Board of Regents an integral part in University’s decision-making

The current Board of Regents is made up of 52 regents and three executives. According to Susan Fitzgerald, senior advisor to the President, “The Board of Regents are a group of what we call friends of the University, so they are people who have a vested interest in its survival and making it better.”

Fitzgerald says that the Board’s by-laws require the Board to keep between 24 and 60 members each year. These members are both local business people and University alumni – some in the area and others who fly in for the meetings.

Regents must be nominated to join the board. “Really anyone can bring a name forward,” says Fitzgerald. “It usually comes from the President, then the governance committee votes on whether to accept them as a regent or not, and then they must be approved by the full board as well.”

The decisions made by these regents affect almost every aspect of campus life. “They really are Walt Harrison’s supervisor,” she says. “They don’t get involved in the kind of day-to-day things that go on, but any big issues that have to be decided, they are involved in those.”

The regents make major campus decisions like construction projects, budgeting, and strategic planning. The Board of Regents has the final say on any major project on the campus. She says there’s also spots on the board for students – one grad student and two undergrads. SGA releases applications for undergraduates in the spring.
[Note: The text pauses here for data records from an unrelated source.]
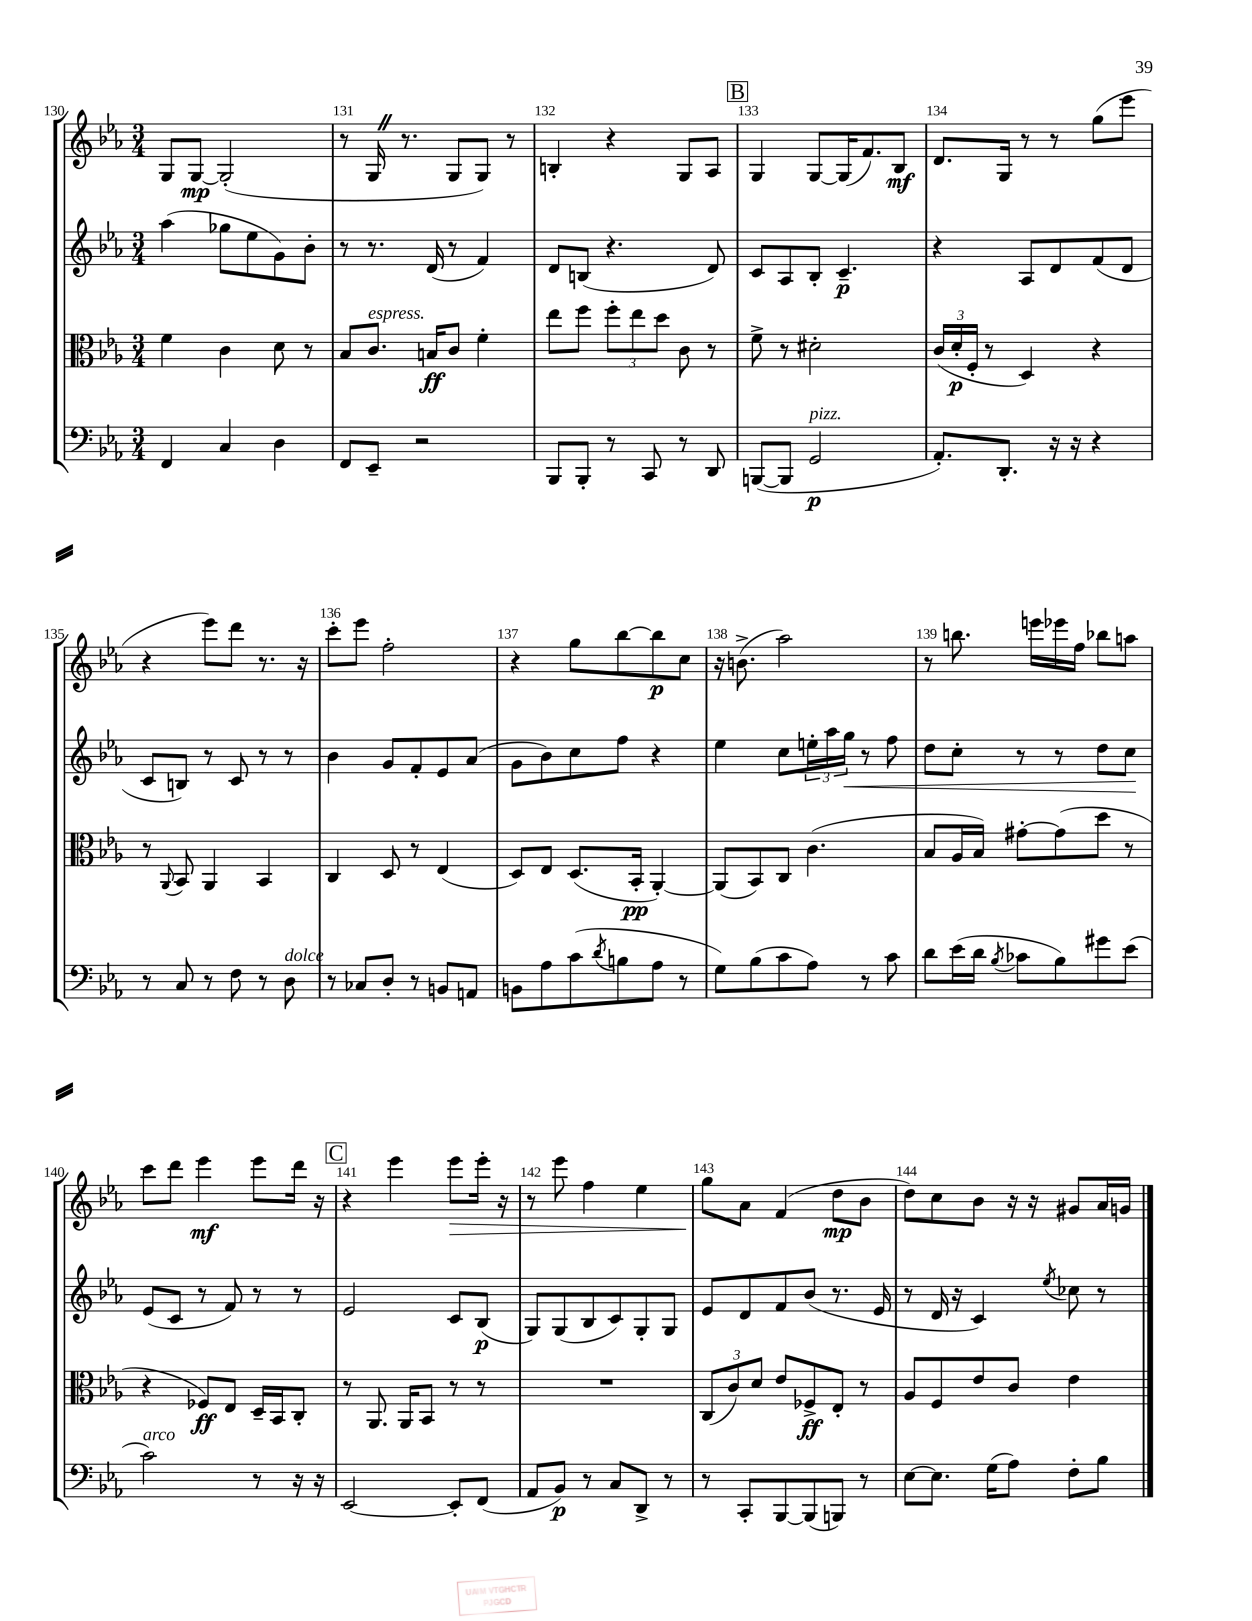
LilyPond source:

<<
\new StaffGroup <<
\new Staff = "s0" {
    \clef treble \key ees \major \numericTimeSignature \time 3/4
    g8 g8~\mp g2-.( |
    r8 g16 \once \override BreathingSign.text = \markup { \musicglyph "scripts.caesura.straight" } \breathe r8. g8 g8) r8 |
    b4-. r4 g8 aes8 |
    \mark \markup { \box "B" } g4 g8~ g16( f'8.) bes8\mf |
    d'8. g16 r8 r8 g''8( ees'''8 |
    r4 ees'''8) d'''8 r8. r16 |
    c'''8-. ees'''8 f''2-. |
    r4 g''8 bes''8~ bes''8\p c''8 |
    r16 b'8.->( aes''2) |
    r8 b''8. e'''16 ees'''16 f''16 bes''8 a''8 |
    c'''8 d'''8 ees'''4\mf ees'''8 d'''16 r16 |
    \mark \markup { \box "C" } r4 ees'''4 ees'''8\> ees'''16-. r16 |
    r8 ees'''8 f''4 ees''4 |
    g''8\! aes'8 f'4( d''8\mp bes'8 |
    d''8) c''8 bes'8 r16 r16 gis'8 aes'16 g'16 \bar "|." |
}
\new Staff = "s1" {
    \clef treble \key ees \major \numericTimeSignature \time 3/4
    aes''4( ges''8 ees''8 g'8) bes'8-. |
    r8 r8. d'16( r8 f'4) |
    d'8 b8( r4. d'8) |
    \mark \markup { \box "B" } c'8 aes8 bes8-. c'4.--\p |
    r4 aes8 d'8 f'8( d'8 |
    c'8 b8) r8 c'8 r8 r8 |
    bes'4 g'8 f'8-. ees'8 aes'8( |
    g'8 bes'8) c''8 f''8 r4 |
    ees''4 c''8 \tuplet 3/2 { e''16-. aes''16 g''16\< } r8 f''8 |
    d''8 c''8-. r8 r8 d''8 c''8\! |
    ees'8( c'8 r8 f'8) r8 r8 |
    \mark \markup { \box "C" } ees'2 c'8 bes8\p( |
    g8) g8( bes8 c'8) g8-. g8 |
    ees'8 d'8 f'8 bes'8( r8. ees'16 |
    r8 d'16 r16 c'4) \acciaccatura { ees''8 } ces''8 r8 \bar "|." |
}
\new Staff = "s2" {
    \clef alto \key ees \major \numericTimeSignature \time 3/4
    f'4 c'4 d'8 r8 |
    bes8 c'8.^\markup { \italic "espress." } b16\ff c'8 f'4-. |
    ees''8 f''8 \tuplet 3/2 { f''8-. ees''8 d''8 } c'8 r8 |
    \mark \markup { \box "B" } f'8-> r8 dis'2-. |
    \tuplet 3/2 { c'16( d'16-.\p f16-. } r8 d4) r4 |
    r8 \appoggiatura { aes,8 } bes,8 aes,4 bes,4 |
    c4 d8 r8 ees4( |
    d8) ees8 d8.( bes,16-.\pp aes,4~-.) |
    aes,8( bes,8) c8 c'4.( |
    bes8 aes16 bes16) gis'8~-. gis'8( d''8 r8 |
    r4 fes8\ff) ees8 d16-- bes,16 c8-. |
    \mark \markup { \box "C" } r8 aes,8. aes,16 bes,8 r8 r8 |
    R2. |
    \tuplet 3/2 { c8( c'8) d'8 } ees'8 fes8->\ff ees8-. r8 |
    aes8 f8 ees'8 c'8 ees'4 \bar "|." |
}
\new Staff = "s3" {
    \clef bass \key ees \major \numericTimeSignature \time 3/4
    f,4 c4 d4 |
    f,8 ees,8-- r2 |
    bes,,8 bes,,8-. r8 c,8 r8 d,8 |
    \mark \markup { \box "B" } b,,8~( b,,8 g,2\p^\markup { \italic "pizz." } |
    aes,8.-.) d,8.-. r16 r16 r4 |
    r8 c8 r8 f8 r8 d8^\markup { \italic "dolce" } |
    r8 ces8 d8-. r8 b,8 a,8 |
    b,8 aes8 c'8( \acciaccatura { d'8 } b8 aes8 r8 |
    g8) bes8( c'8 aes8) r8 c'8 |
    d'8 ees'16( d'16 \acciaccatura { bes8 } ces'8 bes8) gis'8 ees'8( |
    c'2^\markup { \italic "arco" }) r8 r16 r16 |
    \mark \markup { \box "C" } ees,2~ ees,8-. f,8( |
    aes,8 bes,8\p) r8 c8 d,8-> r8 |
    r8 c,8-. bes,,8~ bes,,8( b,,8) r8 |
    ees8~ ees8. g16( aes8) f8-. bes8 \bar "|." |
}
>>
>>
\layout { \context { \Score currentBarNumber = #130 \override BarNumber.break-visibility = ##(#f #t #t) barNumberVisibility = #all-bar-numbers-visible } }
“There’s a series of questions…you know, why do you want to be a regent? What can you bring to the table?” Fitzgerald says. From there, selected student candidates will be interviewed; the committee will make recommendations to the board, and the board will choose the students who will serve.

Fitzgerald says that freshmen, sophomores and juniors who are interested in becoming student regents should look out for applications coming in the spring semester. Student regents are expected to serve a full year, and have the same rights and responsibilities as the rest of the board.